Das Magazingebäude – Vom Gemischtwarenladen zur Wissenswerkstatt

Das Magazingebäude der Zeche Friedrich Heinrich wurde um 1912 als Lager- und Produktionsgebäude erbaut. Es ist dreigeschossig und hat eine historische Mauerwerksfassade. Die Gebäudeform hat einen rechteckigen Zuschnitt mit rund 29 Metern Länge und rund 23 Metern Breite.

Die Konzeption des Gebäudes ist auf die Nutzung als Lagergebäude ausgerichtet. Als „Gemischtwarenladen für den Bergmann“ lagerten dort von Schrauben aller Größen über Werkzeuge bis hin zu Handschuhen verschiedenste Materialien für die Arbeit Über und Unter Tage. Die Räumlichkeiten waren über einen Lastenaufzug erreichbar. Das Gebäude ist freistehend und bildet eine abgeschlossene wirtschaftliche Einheit. Das Magazin war bis in die achtziger Jahre an den zum ehemaligen Schacht 2 führenden Mannschaftsgang angeschlossen und ist bis heute über eine Verbindungsbrücke mit dem ehemaligen Fördermaschinenhaus Schacht 2 verbunden.

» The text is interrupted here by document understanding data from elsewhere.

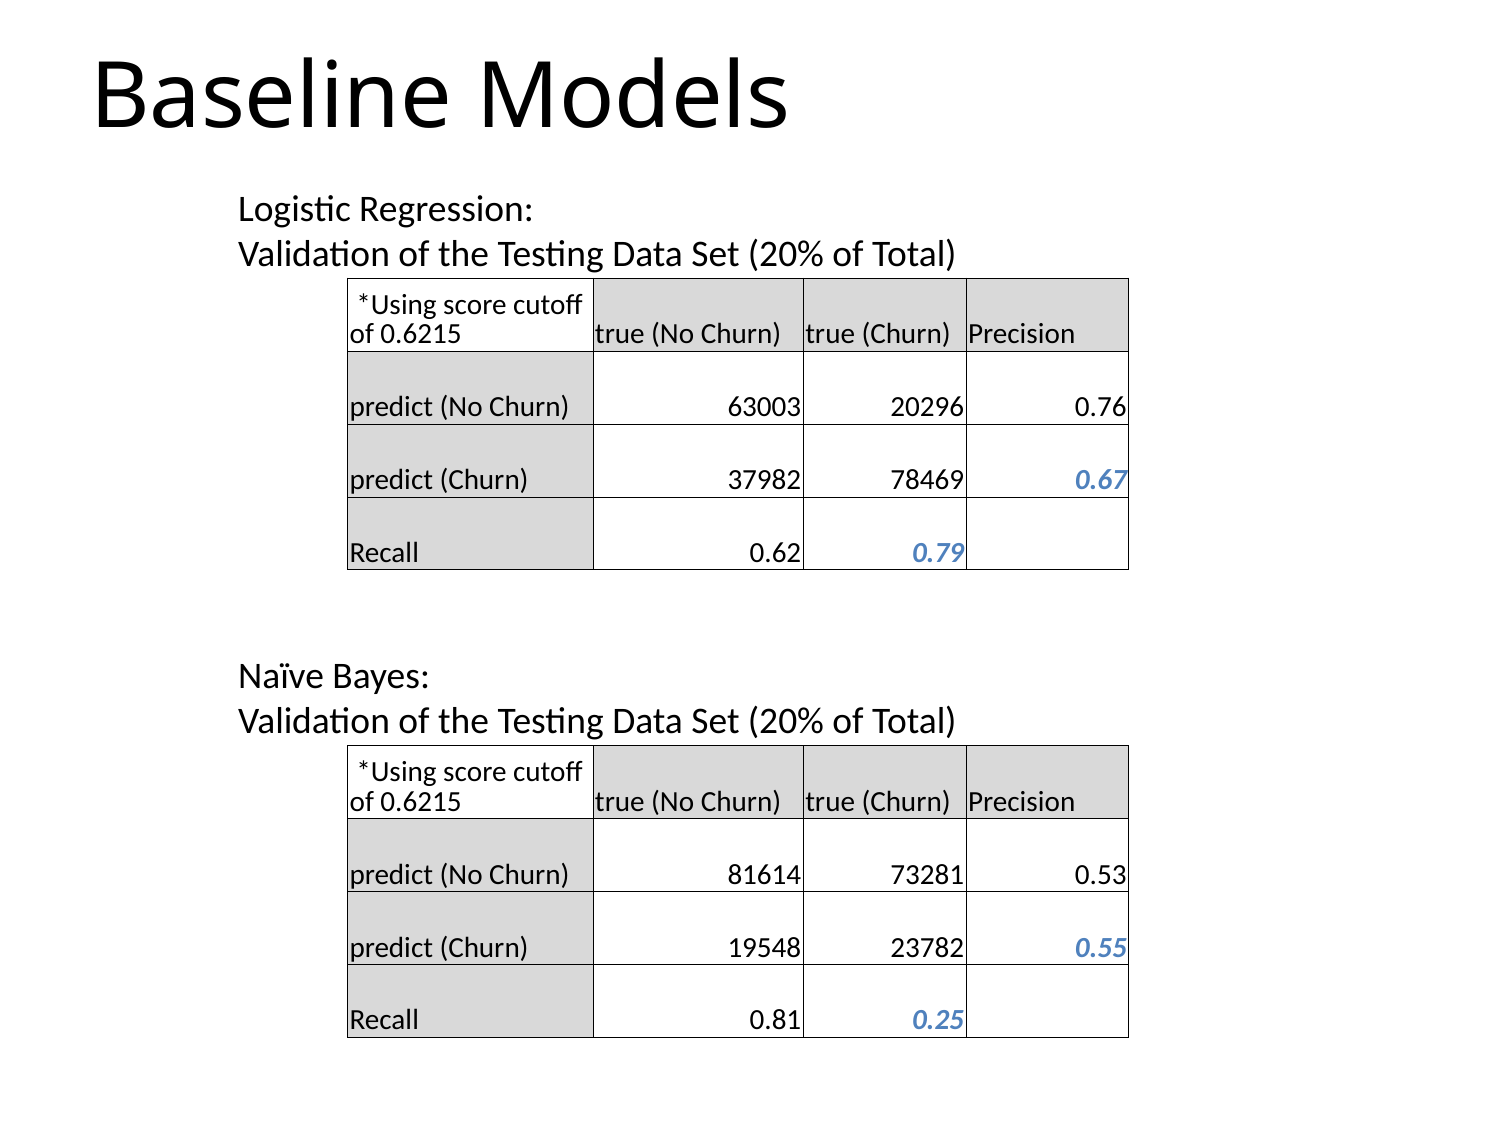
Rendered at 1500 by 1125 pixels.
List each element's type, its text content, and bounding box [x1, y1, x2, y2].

table_header true (Churn) [804, 281, 966, 351]
table_cell 0.76 [967, 352, 1128, 424]
table_header true (No Churn) [594, 749, 803, 818]
text_box Logistic Regression: Validation of the Testing Data Set (20% of Total) [223, 176, 973, 281]
text_box Naïve Bayes: Validation of the Testing Data Set (20% of Total) [223, 643, 973, 749]
table_cell 63003 [594, 352, 803, 424]
table_header true (Churn) [804, 749, 966, 818]
table_cell 81614 [594, 819, 803, 891]
table_cell 37982 [594, 425, 803, 497]
table_cell 0.62 [594, 498, 803, 569]
table_cell 19548 [594, 892, 803, 964]
table_header true (No Churn) [594, 281, 803, 351]
table_header Precision [967, 746, 1128, 818]
table_cell predict (No Churn) [348, 352, 593, 424]
table_cell 0.67 [967, 425, 1128, 497]
table_cell [967, 498, 1128, 569]
title Baseline Models [75, 4, 1425, 192]
table_cell Recall [348, 965, 593, 1037]
table_cell Recall [348, 498, 593, 569]
table_header *Using score cutoff of 0.6215 [348, 749, 593, 818]
table_header *Using score cutoff of 0.6215 [348, 281, 593, 351]
table_cell 0.79 [804, 498, 966, 569]
table_cell [967, 965, 1128, 1037]
table_cell 20296 [804, 352, 966, 424]
table_cell 78469 [804, 425, 966, 497]
table_header Precision [967, 279, 1128, 351]
table_cell 0.53 [967, 819, 1128, 891]
table_cell 0.25 [804, 965, 966, 1037]
table_cell 23782 [804, 892, 966, 964]
table_cell 73281 [804, 819, 966, 891]
table_cell 0.55 [967, 892, 1128, 964]
table_cell predict (No Churn) [348, 819, 593, 891]
table_cell predict (Churn) [348, 425, 593, 497]
table_cell predict (Churn) [348, 892, 593, 964]
table_cell 0.81 [594, 965, 803, 1037]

Im September 2015 hat die Starterzentrum Dieprahm GmbH, eine Tochtergesellschaft der Stadt Kamp-Lintfort, das Magazingebäude erworben und in enger Abstimmung mit der Denkmalbehörde energetisch, brandschutztechnisch und barrierefrei saniert. Bis auf den Standort des Treppenhauses und des Aufzugs wurde das Innere des Gebäudes komplett neu aufgeteilt. Auf einer Fläche von insgesamt 1.850 Quadratmetern sind verteilt auf drei Etagen Büro- und Seminarräume entstanden. Besonderer Hingucker ist die begrünte Wand im Eingangsbereich. Die Hochschule Rhein-Waal – Wissenswerkstatt im Herzen der Stadt und Motor im Strukturwandel – nutzt die Räumlichkeiten für Forschung und Lehre.